Coming just as Congress passed a new bill to cut nearly $19 billion from lender subsidies to pay for increased aid to college students, a new campaign will kick off Monday to bring the voices and stories of middle class and low-income families hard hit by soaring education costs and high interest rates to Congress and the private equity suitors of Sallie Mae (NYSE: SLM) , J.C. Flowers, Bank of America, and J.P. Morgan Chase.
On Thursday, July 19, students will lead a delegation to J.C. Flowers’ headquarters in New York City to ask the firm to commit to implementing reform at Sallie Mae to redress past problems with transparency about loan rates and terms, unfair debt collection policies, and to commit to cap interest rates on private loans, not to engage in overly aggressive collections practices, and to set aside a portion of the fees generated from this deal to loan forgiveness for students who work in the nonprofit sector after graduation.

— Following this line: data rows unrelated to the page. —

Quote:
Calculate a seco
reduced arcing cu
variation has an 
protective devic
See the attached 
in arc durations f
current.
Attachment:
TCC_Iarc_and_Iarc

The average cost of attending college is up an astonishing 35 percent since 2000. The cap on federally guaranteed student loans has remained stagnant, forcing many middle class and low-income students to make up the short fall by securing loans from private lenders. As a consequence, college students borrowed $17.3 billion in private loans in 2005, an increase of 913 percent from a decade ago, and the proportion of degrees earned by students from lower-middle income families is dropping. In many cases, campus-based programs to aid lower-income students are being downsized, leaving poorer students even more likely to depend on loans to finance their educations.
"It is in the best interest of America as a whole to support a student loan industry that is more fair and more affordable. Yesterday, the House sent a message that if the industry must develop a model that generates profits and does what the student loan program was designed to do — make it easier for students to afford to go to college," said Stephen Lerner, director of SEIU’s Private Equity Project.
The United States Student Association (USSA), the country’s oldest and largest national student organization and the 1.9 million-member Service Employees International Union (SEIU), have formed a partnership to raise awareness about the private equity takeover, which could exacerbate existing practices by student lenders that place profits ahead of making education accessible and affordable for young Americans.
On Monday, 1000 Voices in 1000 Hours, a new campaign to bring the voices of students to the Capitol and to the board rooms of the buyout industry, will launch nationwide. 1000 Voices in 1000 Hours will include town hall meetings, an online petition, and outreach on social networking sites such as Facebook and MySpace to provide students and their families with information on the Web at: http://www.1000voicesin1000hours.org/
SEIU has already launched a blog about the deal — http://www.salliemaerevealed.blogspot.com/ — that has called for reform and raised questions about the buyout’s impact on middle class and lower-income lenders.
As Congress struggles to reform the industry so that it better serves student lenders, Sallie Mae, the nation’s largest student loan provider, will be bought out by a private equity consortium that includes J.C. Flowers & Co., Friedman Fleischer & Lowe, Bank of America, and J.P. Morgan Chase. The deal, valued at $25 billion, illustrates how private equity buyouts are reaching into every sector of the economy, buying up larger and more complex companies for larger and larger sums of money.